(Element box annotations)

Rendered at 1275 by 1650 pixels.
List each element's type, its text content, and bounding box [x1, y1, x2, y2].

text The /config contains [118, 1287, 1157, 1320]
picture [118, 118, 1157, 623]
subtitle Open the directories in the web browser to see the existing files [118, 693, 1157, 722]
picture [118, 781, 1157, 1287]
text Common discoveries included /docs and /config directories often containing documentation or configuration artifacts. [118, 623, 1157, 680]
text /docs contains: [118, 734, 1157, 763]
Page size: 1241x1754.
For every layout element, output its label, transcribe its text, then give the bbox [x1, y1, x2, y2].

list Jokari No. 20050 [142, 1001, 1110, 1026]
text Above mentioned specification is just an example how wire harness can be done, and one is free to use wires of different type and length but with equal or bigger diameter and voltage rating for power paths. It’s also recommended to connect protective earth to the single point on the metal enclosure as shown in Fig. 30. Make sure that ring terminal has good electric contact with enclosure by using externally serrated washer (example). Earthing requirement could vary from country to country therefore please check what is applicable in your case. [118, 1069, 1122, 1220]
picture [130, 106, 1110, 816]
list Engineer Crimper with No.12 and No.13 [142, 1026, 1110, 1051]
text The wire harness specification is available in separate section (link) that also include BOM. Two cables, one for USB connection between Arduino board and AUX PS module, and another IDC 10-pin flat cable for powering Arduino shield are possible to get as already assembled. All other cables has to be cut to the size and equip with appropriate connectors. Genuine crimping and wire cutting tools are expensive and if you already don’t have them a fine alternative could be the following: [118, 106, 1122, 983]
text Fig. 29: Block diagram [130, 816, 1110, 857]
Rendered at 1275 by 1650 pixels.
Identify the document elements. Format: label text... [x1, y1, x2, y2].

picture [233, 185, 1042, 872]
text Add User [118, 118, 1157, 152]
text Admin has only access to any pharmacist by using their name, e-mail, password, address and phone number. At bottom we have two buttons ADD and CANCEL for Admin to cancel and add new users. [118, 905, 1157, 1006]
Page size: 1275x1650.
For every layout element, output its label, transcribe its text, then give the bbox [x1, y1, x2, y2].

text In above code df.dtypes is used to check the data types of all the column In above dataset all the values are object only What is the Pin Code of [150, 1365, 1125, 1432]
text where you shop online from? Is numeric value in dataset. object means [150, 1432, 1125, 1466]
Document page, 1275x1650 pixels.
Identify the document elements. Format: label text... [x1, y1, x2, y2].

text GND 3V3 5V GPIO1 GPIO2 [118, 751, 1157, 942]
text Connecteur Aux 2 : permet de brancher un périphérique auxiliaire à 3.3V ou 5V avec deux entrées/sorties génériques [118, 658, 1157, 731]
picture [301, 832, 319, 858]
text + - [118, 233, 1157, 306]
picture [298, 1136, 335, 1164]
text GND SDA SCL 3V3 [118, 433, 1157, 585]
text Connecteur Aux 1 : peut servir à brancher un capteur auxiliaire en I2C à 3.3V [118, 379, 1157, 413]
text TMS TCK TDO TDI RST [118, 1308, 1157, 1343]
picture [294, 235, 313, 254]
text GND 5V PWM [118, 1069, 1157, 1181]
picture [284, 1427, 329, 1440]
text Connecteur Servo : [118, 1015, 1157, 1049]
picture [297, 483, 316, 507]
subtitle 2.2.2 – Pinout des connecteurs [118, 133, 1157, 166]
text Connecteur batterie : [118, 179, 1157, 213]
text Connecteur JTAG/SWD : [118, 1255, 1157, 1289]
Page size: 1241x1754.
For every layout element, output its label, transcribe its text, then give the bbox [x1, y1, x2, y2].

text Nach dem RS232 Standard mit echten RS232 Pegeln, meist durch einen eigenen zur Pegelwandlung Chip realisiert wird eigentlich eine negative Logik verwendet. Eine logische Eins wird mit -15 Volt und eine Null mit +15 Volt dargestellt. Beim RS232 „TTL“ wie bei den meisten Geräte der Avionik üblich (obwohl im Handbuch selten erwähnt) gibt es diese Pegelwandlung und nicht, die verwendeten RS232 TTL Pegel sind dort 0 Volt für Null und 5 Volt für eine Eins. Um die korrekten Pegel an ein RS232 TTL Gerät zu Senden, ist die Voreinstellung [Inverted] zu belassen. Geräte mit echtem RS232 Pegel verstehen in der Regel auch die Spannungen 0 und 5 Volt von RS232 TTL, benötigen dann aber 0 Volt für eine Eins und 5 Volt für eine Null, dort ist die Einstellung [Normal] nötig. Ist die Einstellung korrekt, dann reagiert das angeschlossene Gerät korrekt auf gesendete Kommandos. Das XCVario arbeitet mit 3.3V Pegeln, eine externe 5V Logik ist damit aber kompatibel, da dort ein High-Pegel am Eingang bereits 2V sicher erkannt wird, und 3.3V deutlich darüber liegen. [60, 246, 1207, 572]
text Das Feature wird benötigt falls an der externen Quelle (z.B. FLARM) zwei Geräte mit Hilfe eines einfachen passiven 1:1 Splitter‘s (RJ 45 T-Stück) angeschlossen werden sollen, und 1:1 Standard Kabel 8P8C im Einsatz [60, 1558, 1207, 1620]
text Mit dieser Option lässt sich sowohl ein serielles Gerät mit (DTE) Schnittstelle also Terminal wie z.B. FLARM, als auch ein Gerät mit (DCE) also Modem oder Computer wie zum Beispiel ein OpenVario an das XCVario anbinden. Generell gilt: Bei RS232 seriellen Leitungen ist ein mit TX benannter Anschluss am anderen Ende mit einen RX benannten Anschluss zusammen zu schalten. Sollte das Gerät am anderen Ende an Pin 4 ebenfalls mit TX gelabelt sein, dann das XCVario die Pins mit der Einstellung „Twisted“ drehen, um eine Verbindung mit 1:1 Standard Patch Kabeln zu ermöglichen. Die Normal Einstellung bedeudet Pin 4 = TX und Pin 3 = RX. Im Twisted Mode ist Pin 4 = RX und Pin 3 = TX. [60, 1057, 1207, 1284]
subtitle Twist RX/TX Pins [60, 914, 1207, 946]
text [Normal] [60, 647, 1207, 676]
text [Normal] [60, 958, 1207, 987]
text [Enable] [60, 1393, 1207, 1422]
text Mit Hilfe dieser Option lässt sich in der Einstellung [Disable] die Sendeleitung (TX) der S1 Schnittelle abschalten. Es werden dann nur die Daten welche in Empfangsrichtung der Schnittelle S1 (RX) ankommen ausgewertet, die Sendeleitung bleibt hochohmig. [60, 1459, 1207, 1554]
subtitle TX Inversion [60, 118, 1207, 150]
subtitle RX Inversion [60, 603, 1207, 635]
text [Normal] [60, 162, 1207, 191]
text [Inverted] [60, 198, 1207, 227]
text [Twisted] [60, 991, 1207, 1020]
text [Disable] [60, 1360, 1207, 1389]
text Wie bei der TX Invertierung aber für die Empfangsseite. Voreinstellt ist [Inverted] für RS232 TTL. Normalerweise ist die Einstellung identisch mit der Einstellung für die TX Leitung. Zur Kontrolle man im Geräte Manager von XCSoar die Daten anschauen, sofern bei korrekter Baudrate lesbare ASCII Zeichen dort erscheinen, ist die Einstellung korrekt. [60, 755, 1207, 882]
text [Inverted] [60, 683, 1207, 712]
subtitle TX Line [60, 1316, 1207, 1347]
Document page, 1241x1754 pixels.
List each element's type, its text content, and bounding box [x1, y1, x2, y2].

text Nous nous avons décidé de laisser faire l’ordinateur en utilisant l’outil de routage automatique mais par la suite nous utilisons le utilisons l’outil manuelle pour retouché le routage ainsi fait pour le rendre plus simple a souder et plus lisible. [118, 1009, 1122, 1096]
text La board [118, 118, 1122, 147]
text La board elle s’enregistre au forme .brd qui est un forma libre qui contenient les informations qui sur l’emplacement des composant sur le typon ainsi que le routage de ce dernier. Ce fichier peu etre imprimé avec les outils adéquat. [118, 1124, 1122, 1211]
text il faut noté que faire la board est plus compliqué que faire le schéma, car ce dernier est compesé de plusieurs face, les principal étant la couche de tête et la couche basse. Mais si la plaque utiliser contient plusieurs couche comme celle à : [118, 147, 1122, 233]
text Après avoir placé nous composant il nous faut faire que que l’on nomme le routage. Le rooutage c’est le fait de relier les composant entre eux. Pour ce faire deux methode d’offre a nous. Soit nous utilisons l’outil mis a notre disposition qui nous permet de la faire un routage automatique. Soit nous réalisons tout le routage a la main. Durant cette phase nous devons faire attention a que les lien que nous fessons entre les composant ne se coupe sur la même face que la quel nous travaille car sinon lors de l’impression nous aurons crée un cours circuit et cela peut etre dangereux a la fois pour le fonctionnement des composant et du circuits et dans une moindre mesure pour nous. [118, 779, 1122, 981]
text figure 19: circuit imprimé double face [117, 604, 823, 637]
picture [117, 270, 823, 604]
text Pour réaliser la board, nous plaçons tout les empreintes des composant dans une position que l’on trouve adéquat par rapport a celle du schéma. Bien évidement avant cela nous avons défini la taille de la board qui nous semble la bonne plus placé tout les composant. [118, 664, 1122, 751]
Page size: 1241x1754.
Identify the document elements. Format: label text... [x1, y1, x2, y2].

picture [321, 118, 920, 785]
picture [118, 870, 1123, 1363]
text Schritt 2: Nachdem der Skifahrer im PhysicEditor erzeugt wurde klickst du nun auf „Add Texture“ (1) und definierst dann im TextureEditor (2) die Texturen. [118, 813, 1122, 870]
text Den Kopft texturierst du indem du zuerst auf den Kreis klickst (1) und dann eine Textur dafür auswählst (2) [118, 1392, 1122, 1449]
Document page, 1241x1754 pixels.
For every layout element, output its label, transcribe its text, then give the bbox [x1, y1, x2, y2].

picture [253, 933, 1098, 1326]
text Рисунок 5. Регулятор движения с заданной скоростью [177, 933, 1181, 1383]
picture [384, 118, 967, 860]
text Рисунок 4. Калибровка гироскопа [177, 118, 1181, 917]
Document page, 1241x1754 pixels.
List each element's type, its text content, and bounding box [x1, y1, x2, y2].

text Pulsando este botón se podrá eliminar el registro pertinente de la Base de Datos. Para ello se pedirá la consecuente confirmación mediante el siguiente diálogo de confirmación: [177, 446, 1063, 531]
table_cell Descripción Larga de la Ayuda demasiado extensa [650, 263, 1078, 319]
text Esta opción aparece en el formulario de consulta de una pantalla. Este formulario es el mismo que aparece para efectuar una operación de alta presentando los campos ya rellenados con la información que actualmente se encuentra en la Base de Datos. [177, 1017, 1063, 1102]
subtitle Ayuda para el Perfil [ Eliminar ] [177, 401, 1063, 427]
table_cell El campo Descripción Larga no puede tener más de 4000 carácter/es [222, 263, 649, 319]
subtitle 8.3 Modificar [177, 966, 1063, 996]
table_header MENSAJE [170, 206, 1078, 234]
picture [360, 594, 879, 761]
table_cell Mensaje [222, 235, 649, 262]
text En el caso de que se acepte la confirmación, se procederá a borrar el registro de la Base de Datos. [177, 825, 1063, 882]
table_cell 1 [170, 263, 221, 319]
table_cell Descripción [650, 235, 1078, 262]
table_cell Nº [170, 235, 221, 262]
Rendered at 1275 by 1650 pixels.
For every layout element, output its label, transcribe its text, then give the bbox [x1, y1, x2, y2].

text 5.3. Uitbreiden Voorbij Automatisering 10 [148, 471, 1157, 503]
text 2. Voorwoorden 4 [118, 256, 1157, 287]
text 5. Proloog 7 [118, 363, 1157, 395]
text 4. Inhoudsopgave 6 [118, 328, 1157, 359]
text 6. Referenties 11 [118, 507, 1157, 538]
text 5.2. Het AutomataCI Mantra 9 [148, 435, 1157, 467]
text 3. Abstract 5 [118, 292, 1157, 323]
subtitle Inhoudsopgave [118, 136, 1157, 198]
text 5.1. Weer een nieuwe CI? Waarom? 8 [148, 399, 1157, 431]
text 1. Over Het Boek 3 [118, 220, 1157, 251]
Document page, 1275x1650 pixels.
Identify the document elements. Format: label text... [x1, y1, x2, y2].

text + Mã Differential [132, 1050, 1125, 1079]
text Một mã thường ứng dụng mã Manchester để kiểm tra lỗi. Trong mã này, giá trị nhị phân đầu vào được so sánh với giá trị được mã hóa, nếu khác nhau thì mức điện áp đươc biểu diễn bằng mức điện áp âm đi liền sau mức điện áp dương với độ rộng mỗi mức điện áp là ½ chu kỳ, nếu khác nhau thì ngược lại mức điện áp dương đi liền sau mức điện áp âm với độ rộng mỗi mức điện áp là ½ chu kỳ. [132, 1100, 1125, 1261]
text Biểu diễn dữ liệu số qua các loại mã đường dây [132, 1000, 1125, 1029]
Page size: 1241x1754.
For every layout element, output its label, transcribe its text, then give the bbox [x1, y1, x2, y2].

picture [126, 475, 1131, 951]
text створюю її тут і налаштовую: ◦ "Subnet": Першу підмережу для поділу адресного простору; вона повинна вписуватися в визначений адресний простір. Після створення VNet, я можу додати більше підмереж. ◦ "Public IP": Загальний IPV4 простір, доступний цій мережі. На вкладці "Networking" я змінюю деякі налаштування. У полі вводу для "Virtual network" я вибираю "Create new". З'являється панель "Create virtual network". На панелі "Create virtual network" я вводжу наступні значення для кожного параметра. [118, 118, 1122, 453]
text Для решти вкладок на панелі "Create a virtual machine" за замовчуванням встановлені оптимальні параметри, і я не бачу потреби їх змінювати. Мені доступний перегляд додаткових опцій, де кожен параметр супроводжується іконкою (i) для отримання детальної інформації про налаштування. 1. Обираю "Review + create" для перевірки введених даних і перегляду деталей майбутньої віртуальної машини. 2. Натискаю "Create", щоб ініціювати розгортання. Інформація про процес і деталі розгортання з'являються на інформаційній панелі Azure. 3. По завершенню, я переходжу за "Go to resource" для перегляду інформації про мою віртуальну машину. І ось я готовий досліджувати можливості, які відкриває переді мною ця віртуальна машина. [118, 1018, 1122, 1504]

**Problem**
Tally the lines in the records above that contain the string "config", and give only the number.

**The response**
2